By default in Illustrator, only the fill is resized when you scale an object. Since the object’s strokes and effects are not scaled, you may end up with an odd-looking shape after resizing. This tutorial will help you solve this frustrating problem.
The example below shows how scaling, with or without taking strokes and effects into account, affects the overall appearance of an object. By comparing the two shapes at the bottom, you can tell that the one on the left has better stroke and fill proportion, and it is an exact replica of the original one at the top (only smaller). The reason behind this difference is that the shape on the left was scaled with strokes and effects, while the other one was not.

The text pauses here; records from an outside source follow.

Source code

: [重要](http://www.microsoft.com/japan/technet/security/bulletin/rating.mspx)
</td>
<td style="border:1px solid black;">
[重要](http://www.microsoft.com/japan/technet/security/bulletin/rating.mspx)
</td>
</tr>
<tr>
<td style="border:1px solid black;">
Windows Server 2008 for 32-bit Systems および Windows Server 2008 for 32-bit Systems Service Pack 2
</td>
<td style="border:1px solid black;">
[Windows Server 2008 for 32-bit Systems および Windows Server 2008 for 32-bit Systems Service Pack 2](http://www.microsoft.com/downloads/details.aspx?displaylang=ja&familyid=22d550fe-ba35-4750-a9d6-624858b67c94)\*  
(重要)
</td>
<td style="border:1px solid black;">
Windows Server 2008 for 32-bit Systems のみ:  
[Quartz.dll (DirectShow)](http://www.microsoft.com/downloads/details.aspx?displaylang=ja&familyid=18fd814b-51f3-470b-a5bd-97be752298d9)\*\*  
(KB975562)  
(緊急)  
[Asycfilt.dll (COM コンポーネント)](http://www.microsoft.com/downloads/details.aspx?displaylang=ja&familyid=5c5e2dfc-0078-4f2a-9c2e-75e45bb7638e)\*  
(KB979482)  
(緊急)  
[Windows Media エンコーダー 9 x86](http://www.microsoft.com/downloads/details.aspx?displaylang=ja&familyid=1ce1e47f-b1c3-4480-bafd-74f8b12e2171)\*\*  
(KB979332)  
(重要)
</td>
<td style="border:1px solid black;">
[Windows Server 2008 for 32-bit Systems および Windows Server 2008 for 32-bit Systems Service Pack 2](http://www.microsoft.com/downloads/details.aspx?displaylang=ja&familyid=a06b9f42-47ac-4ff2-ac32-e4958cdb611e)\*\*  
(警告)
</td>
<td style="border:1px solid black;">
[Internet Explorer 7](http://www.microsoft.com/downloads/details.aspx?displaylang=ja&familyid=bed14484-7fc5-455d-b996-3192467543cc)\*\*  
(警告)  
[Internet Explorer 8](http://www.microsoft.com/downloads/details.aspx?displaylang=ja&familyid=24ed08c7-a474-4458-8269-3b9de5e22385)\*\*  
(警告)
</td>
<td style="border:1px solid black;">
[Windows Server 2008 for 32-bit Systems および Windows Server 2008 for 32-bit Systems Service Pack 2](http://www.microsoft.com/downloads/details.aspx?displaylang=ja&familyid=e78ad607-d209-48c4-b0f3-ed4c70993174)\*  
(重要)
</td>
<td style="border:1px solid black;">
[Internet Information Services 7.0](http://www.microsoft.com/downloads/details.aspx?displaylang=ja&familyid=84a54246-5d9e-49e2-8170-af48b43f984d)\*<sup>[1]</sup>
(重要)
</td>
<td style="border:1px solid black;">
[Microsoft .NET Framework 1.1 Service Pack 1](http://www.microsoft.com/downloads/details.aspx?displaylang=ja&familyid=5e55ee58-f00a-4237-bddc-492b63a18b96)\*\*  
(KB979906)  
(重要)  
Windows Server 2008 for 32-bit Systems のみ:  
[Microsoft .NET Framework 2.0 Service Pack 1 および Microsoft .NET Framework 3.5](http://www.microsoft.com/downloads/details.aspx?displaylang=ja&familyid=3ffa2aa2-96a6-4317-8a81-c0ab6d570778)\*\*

In many cases, scaling only the fill of the object will significantly alter its overall appearance.
1. Launch Illustrator, and open the document you want to edit using the File menu.
2. Once all the art boards in the document are loaded, switch to the Selection tool by pressing the V key, and then select the object that has the outline stroke and effects you want to scale.
3. While the object is still selected, double-click on the Scale Tool on the toolbox to open the tool’s specific menu.
4. In the Scale Tool window, specify the percentage to which you want to scale the selected object under the Scale section. Normally, you would use the Uniform option so that the object would be scaled using the same value on both axes.
In order to scale the entire object, check the Scale Strokes and Effects option.
While the Scale window is still open, you can turn on the Preview check-box and move the window aside to see how the selected object was scaled. If you are not satisfied with the results, you can tweak the settings again.
5. When you are done, click OK. The Scale Strokes & Effects feature will always be checked so that you do not have to repeat the steps above each time you want to scale an object’s appearance.